═══ EXTRAIT DE PAGE
En décembre 2020, un événement organisé par des acteurs politiques dans la préfecture de Macenta, a mal tourné et s’est transformé en conflit intercommunautaire, faisant ainsi plusieurs morts, des blessés et d’importants dégâts matériels. Suite à ces violences, une trentaine de personnes ont été mises aux arrêts et déferrées à la maison centrale de N’zérékoré.

Après plus de dix mois de détention provisoire, ces accusés ne sont toujours pas jugés pour être fixés sur leurs sorts. Face à cette situation, Dr. Mamady Onivogui du mouvement Elazologa, a une nouvelle fois décidé de monter au créneau. C’était au cours d’un entretien qu’il nous a accordé, ce mardi.

A l’entame de ses propos, ce ressortissant de Macenta a d’abord fait savoir que trois de ces détenus ont déjà trouvé la mort en prison. Il a, à cet effet, demandé aux nouvelles autorités d’ouvrir enfin un procès, pour permettre à ces citoyens dont la plupart est, selon lui, innocente, d’être fixés sur leurs sorts.

« Pendant que les organisateurs de l’évènement traînent librement, ce sont des innocents, dont les tradipraticiens et quelques jeunes qu’on est allé ramasser dans les villages et les enfermer… Aujourd’hui, ces détenus sont en train de mourir à petit feu. Déjà, il y a eu trois qui sont décédés dont un vieillard de quatre-vingts ans et un jeune garçon. Ce dernier est décédé ce matin en prison. Pourtant la loi est très claire la détention provisoire doit se limiter à six mois pour permettre de mener des enquêtes, mais là, nous sommes déjà à douze mois d’emprisonnement et ces gens n’ont même pas encore été présentés à un juge d’instruction », déplore-t-il.

« Nous disons au CNRD, poursuit-il, si la justice est la boussole qui oriente chaque Guinéen, alors il ne faut pas accepter que nos parents meurent comme des animaux en prison sans jugement, comme des objets qui n’ont aucun droit. Nous voulons que justice soit rendue ou qu’on les libère ».

Mamady Onivogui a d’ailleurs soutenu que ces personnes arrêtées sont des détenus politiques vu qu’ils ont été interpellés pour le projet du troisième mandat d’Alpha Condé. « A partir du moment où, dit-il, le CNRD a procédé à la remise en liberté de certains détenus politiques à Conakry, il n’y a pas de raison que ceux de Macenta continuent de croupir en prison ».

Pour terminer, le coordinateur du mouvement Elazologa a annoncé l’organisation des manifestations dans les prochains jours, pour dénoncer la détention provisoire prolongée des prévenus.
══════
═══ INFORMATIONS
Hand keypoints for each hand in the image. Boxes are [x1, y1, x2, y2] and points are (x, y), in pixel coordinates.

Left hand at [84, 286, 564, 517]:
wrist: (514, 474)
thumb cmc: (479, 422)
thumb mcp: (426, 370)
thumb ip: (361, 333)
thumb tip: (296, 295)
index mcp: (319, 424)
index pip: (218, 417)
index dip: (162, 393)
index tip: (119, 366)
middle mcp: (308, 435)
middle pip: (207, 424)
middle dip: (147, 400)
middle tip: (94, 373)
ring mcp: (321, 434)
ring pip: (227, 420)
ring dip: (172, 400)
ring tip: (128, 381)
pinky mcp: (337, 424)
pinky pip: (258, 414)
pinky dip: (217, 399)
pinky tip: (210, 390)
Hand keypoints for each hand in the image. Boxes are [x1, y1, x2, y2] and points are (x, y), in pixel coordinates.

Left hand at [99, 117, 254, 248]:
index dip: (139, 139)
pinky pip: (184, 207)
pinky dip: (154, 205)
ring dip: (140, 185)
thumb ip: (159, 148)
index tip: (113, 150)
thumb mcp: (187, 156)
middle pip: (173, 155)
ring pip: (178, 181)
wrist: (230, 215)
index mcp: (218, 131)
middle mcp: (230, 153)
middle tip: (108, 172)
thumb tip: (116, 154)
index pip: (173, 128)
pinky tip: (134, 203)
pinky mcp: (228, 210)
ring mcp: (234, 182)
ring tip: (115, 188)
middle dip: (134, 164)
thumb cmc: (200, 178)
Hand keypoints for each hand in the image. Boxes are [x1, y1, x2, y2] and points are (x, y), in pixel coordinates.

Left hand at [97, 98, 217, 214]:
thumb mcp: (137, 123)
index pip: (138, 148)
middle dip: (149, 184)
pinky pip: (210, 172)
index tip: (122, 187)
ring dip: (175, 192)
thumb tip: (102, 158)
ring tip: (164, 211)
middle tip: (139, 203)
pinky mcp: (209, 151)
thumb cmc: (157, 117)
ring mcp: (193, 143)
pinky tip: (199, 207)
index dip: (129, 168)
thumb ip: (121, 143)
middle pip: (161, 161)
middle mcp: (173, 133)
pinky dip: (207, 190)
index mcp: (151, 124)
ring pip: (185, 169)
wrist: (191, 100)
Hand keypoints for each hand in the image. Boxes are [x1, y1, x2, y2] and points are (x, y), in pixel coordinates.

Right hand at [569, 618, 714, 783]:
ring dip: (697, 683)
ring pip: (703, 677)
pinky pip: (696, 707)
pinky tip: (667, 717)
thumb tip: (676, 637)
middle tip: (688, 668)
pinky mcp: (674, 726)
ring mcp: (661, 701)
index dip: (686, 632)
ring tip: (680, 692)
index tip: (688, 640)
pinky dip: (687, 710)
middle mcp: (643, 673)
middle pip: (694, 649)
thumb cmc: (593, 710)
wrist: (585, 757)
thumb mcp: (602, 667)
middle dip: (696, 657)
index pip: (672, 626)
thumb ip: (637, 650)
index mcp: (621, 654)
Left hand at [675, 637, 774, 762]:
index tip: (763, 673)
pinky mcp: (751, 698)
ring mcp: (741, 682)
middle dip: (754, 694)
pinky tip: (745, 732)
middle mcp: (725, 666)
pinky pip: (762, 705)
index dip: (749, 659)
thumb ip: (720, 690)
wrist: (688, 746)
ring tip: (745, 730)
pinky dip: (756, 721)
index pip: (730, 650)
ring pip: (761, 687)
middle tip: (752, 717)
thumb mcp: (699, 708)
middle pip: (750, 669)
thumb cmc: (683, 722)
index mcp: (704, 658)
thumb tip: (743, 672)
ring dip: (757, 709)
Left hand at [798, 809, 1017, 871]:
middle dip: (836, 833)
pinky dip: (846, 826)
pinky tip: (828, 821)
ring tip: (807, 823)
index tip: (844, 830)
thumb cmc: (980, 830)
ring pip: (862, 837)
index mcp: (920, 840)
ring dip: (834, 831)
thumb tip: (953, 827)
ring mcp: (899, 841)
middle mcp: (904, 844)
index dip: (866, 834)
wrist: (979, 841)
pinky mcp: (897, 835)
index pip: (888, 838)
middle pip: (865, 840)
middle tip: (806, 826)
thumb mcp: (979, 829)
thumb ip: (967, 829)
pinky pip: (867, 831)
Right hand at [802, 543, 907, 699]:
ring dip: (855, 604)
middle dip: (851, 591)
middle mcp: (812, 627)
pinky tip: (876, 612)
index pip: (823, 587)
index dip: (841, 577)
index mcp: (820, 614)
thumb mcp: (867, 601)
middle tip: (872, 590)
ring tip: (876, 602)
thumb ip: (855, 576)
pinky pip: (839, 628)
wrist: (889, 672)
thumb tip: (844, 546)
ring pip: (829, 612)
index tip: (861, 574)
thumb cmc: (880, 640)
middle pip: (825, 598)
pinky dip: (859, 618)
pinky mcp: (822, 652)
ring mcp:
══════
TRAVAIL À FAIRE:
- a) Les affirmations suivantes concordent-elles avec l'article sur les détenus de Macenta ? Répondez par oui ou par non pour chacune, en citant les mots décisifs du texte : (i) une trentaine de personnes ont été conduites à la maison centrale de N’zérékoré ; (ii) selon Mamady Onivogui, la loi fixe à douze mois la durée maximale de la détention provisoire ; (iii) les détenus ont déjà comparu devant un juge d’instruction.
- b) D'après l'article sur les détenus de Macenta, combien de détenus sont déjà morts en prison ?

VOS RÉPONSES ÉCRITES:
- a)
(i) Oui : « une trentaine de personnes ont été mises aux arrêts et déferrées à la maison centrale de N’zérékoré ».
(ii) Non : « la détention provisoire doit se limiter à six mois ».
(iii) Non : « ces gens n’ont même pas encore été présentés à un juge d’instruction ».

- b) Trois détenus sont déjà morts en prison.